Here you Tony I snapped a pic for Duncan. It's not a true cube but will give you an idea.

Reactions: Thank You! 1


----------



## Tony (Nov 11, 2016)

gman2431 said:


> Here you Tony I snapped a pic for Duncan. It's not a true cube but will give you an idea.
> 
> View attachment 116791



I'm not understanding how you turn a tenon on it, that's where I was getting lost.


----------



## manbuckwal (Nov 11, 2016)

Cody that thing is cool regardless if it's not "perfect". As stated, most ppl won't know and I actually think it gives it character . This is something I've been wanting to do myself .......

Reactions: Thank You! 1


----------



## duncsuss (Nov 11, 2016)

Tony said:


> I'm not understanding how you turn a tenon on it, that's where I was getting lost.

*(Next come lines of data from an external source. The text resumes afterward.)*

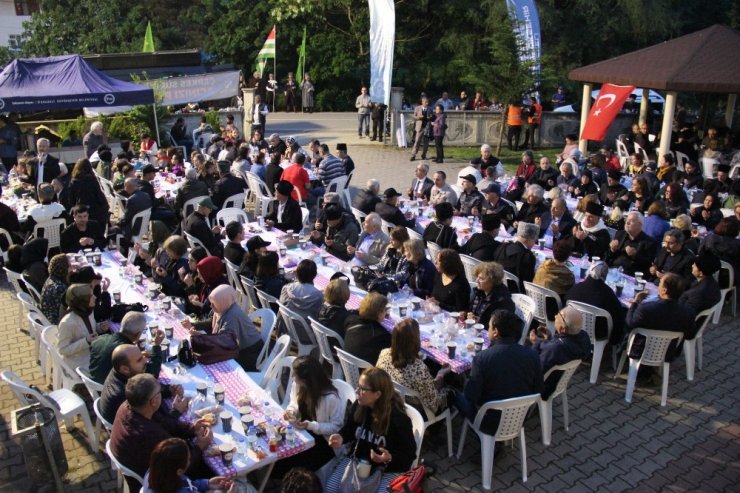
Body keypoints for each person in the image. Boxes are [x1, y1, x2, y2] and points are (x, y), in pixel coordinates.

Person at [110, 374, 213, 492]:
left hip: (140, 464)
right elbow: (182, 467)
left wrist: (191, 428)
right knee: (209, 467)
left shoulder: (128, 406)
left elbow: (163, 421)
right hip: (155, 480)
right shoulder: (151, 436)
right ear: (154, 401)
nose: (163, 392)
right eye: (160, 391)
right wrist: (200, 446)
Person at [326, 367, 416, 492]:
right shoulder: (359, 405)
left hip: (387, 470)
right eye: (358, 386)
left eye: (363, 389)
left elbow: (409, 455)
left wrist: (388, 458)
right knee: (330, 489)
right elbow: (350, 428)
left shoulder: (399, 420)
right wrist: (341, 437)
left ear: (377, 394)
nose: (357, 391)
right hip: (357, 461)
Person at [455, 309, 543, 434]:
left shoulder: (482, 358)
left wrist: (466, 381)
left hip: (489, 422)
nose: (488, 330)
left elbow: (470, 396)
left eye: (489, 327)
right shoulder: (532, 355)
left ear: (495, 332)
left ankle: (480, 439)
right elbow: (539, 389)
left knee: (454, 394)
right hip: (519, 419)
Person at [272, 357, 346, 477]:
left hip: (324, 442)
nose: (292, 378)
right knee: (275, 451)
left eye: (295, 375)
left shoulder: (331, 398)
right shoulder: (299, 385)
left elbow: (336, 427)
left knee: (285, 465)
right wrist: (291, 411)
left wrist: (311, 425)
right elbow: (294, 402)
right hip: (304, 434)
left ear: (307, 380)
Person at [377, 318, 450, 413]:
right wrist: (441, 374)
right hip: (417, 411)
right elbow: (434, 404)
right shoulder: (419, 368)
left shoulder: (384, 354)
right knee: (452, 391)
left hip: (393, 400)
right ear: (414, 341)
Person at [626, 273, 695, 364]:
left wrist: (635, 303)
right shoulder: (689, 312)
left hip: (641, 351)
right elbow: (690, 335)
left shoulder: (646, 308)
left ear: (664, 290)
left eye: (660, 283)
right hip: (668, 352)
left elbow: (629, 324)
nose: (658, 285)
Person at [197, 285, 263, 371]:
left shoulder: (232, 315)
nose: (211, 306)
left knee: (221, 367)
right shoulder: (224, 308)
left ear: (223, 301)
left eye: (214, 303)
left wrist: (201, 337)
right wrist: (194, 325)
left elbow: (223, 342)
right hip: (240, 347)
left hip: (250, 352)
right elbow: (212, 324)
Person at [529, 306, 590, 399]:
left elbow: (534, 369)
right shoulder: (584, 338)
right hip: (558, 383)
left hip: (542, 388)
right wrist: (549, 339)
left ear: (562, 329)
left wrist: (535, 344)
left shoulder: (554, 349)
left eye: (559, 315)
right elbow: (562, 348)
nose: (555, 316)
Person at [90, 311, 161, 384]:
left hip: (94, 381)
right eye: (143, 330)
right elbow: (152, 375)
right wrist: (156, 345)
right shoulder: (127, 352)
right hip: (114, 390)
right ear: (137, 334)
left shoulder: (100, 339)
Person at [142, 438, 236, 493]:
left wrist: (207, 484)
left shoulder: (156, 471)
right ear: (179, 471)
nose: (189, 461)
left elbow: (187, 484)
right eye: (188, 459)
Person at [57, 284, 104, 372]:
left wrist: (100, 327)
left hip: (92, 353)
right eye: (91, 296)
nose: (95, 297)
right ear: (82, 301)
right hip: (79, 363)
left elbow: (89, 329)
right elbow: (63, 350)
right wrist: (85, 341)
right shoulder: (67, 323)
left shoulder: (88, 311)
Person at [343, 292, 392, 364]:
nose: (386, 312)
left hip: (347, 365)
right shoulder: (381, 334)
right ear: (378, 313)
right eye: (385, 309)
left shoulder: (351, 319)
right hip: (367, 371)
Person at [605, 211, 656, 276]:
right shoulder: (620, 234)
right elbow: (608, 256)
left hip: (631, 275)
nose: (627, 223)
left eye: (631, 221)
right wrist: (612, 249)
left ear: (640, 225)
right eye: (627, 220)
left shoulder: (649, 242)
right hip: (613, 270)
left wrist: (635, 255)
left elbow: (648, 265)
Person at [492, 222, 538, 291]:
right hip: (516, 293)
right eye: (534, 240)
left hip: (497, 287)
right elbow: (528, 283)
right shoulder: (528, 256)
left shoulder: (503, 246)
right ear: (529, 240)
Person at [470, 262, 514, 328]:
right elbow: (472, 310)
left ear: (492, 281)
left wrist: (481, 323)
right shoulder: (479, 292)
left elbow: (500, 327)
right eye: (477, 277)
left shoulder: (503, 301)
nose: (477, 281)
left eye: (481, 279)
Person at [68, 158, 109, 226]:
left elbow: (71, 200)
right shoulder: (92, 180)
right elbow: (99, 196)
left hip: (81, 210)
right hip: (94, 211)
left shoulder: (74, 181)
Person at [679, 252, 722, 316]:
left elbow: (684, 314)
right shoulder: (711, 282)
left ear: (701, 273)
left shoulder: (698, 293)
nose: (692, 265)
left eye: (695, 265)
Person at [40, 254, 69, 325]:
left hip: (48, 316)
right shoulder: (60, 287)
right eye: (69, 266)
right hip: (57, 323)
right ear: (63, 269)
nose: (71, 268)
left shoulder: (51, 278)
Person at [409, 95, 431, 161]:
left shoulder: (430, 109)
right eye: (425, 102)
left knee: (426, 143)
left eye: (427, 102)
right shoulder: (417, 108)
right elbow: (414, 116)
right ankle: (413, 155)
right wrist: (418, 117)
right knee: (417, 141)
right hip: (419, 127)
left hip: (427, 127)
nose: (427, 103)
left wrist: (430, 118)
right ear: (422, 102)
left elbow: (432, 116)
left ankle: (423, 155)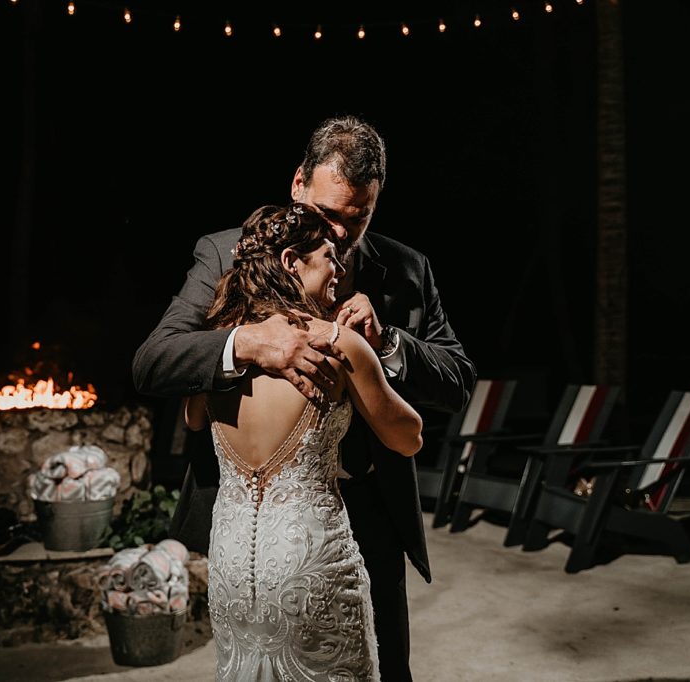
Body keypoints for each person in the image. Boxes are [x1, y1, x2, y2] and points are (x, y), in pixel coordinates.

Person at [133, 115, 476, 681]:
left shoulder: (409, 272)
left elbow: (457, 380)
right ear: (298, 184)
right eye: (327, 215)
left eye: (357, 218)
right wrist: (245, 342)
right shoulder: (224, 253)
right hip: (250, 525)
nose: (340, 235)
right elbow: (153, 361)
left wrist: (388, 341)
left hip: (368, 510)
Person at [184, 202, 424, 680]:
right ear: (292, 262)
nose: (340, 268)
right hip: (309, 565)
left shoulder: (219, 345)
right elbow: (408, 437)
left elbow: (193, 419)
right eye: (329, 257)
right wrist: (370, 352)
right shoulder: (335, 344)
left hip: (233, 566)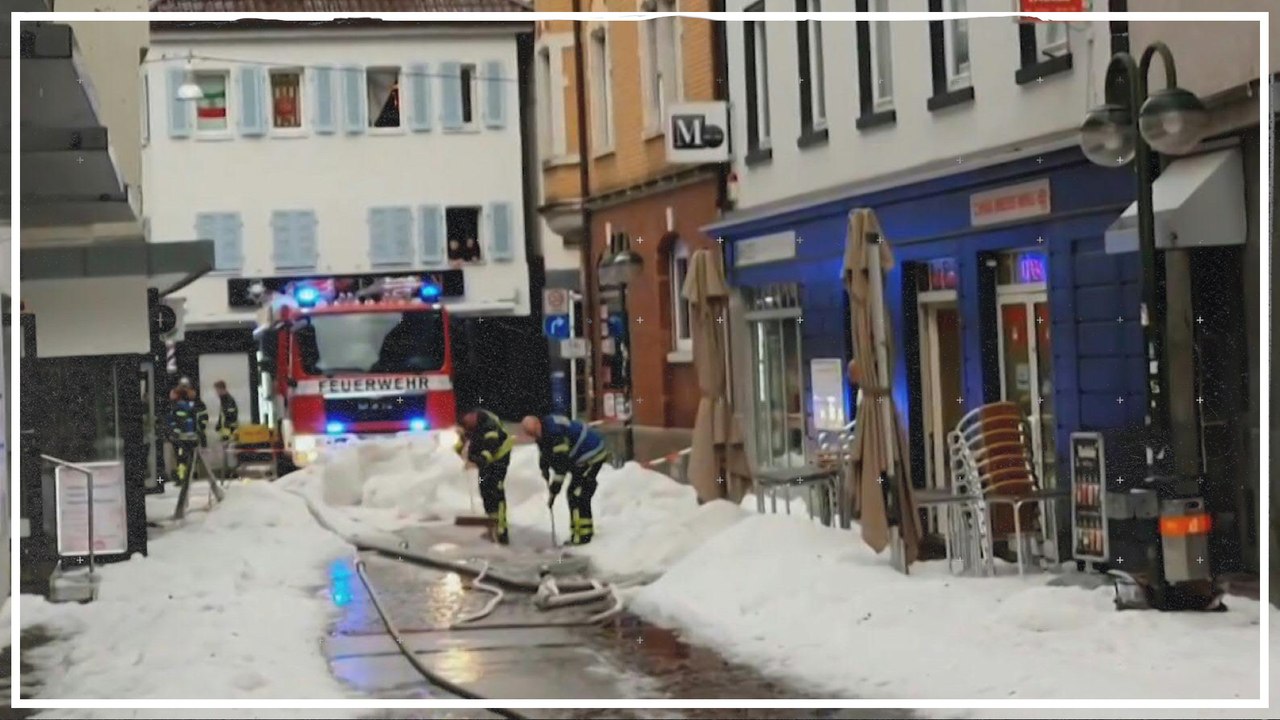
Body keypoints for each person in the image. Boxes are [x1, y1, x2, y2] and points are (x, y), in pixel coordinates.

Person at [521, 415, 610, 546]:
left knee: (579, 493)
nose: (534, 436)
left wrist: (553, 492)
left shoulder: (555, 434)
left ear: (538, 424)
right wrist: (544, 468)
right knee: (573, 494)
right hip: (579, 459)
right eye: (531, 434)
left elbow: (561, 466)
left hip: (591, 455)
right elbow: (544, 450)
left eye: (534, 432)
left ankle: (584, 536)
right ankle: (578, 532)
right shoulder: (543, 431)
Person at [453, 409, 514, 545]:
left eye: (465, 422)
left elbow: (489, 451)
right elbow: (459, 449)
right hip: (484, 460)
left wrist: (474, 462)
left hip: (499, 458)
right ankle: (492, 524)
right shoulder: (471, 425)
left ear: (472, 415)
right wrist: (462, 439)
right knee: (485, 489)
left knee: (496, 490)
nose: (465, 425)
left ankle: (502, 530)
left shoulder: (489, 425)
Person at [167, 383, 208, 488]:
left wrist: (173, 433)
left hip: (181, 439)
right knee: (187, 458)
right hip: (190, 438)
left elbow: (177, 423)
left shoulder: (179, 407)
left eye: (172, 393)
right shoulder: (190, 406)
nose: (170, 394)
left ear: (177, 395)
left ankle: (182, 479)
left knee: (181, 459)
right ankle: (188, 477)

The same way you'd turn a tenon on any piece of wood -- just turn away the corners till you've made it round.

In this case, it would be about a third of the way between the point in the headstock and the first set of pointy corners before there's enough thickness to get a good solid tenon. To the left of that, there would be round/flat/round/flat/round/flat.

You might be thinking too hard about this, if you've got a piece of junk wood the right size just give it a spin.

Reactions: Thank You! 1 | Agree 1


----------



## kweinert (Nov 11, 2016)

Tony said:


> I'm not understanding how you turn a tenon on it, that's where I was getting lost.



Well, I usually start on the drive side and just start pushing in with a square carbide cutter. You'll have to start a lot closer to the middle than you think, but start towards the headstock and work your way to the middle.

I don't know how others do it, but once you have the tenon turned so it will fit your chuck you'll have a long tail on it. I usually take it over to the 12" disk sander and sand off the extra. You can, of course, reduce the size of the stock to the left of the tenon before you take if off the lathe - but I definitely don't part it off. You could use a saw and cut the tenon tail off as well.

Reactions: Like 1 | Thank You! 1 | Agree 1


----------



## gman2431 (Nov 11, 2016)

I started at the tailstock and made a tenon to reverse it into some jaws. Then a jam chuck to turn it mostly off after it was hollowed out.

Reactions: Thank You! 1


----------



## DKMD (Nov 11, 2016)

Too cool! I love turning stuff like this where there's a little excitement/fear involved.

Reactions: Thank You! 1


----------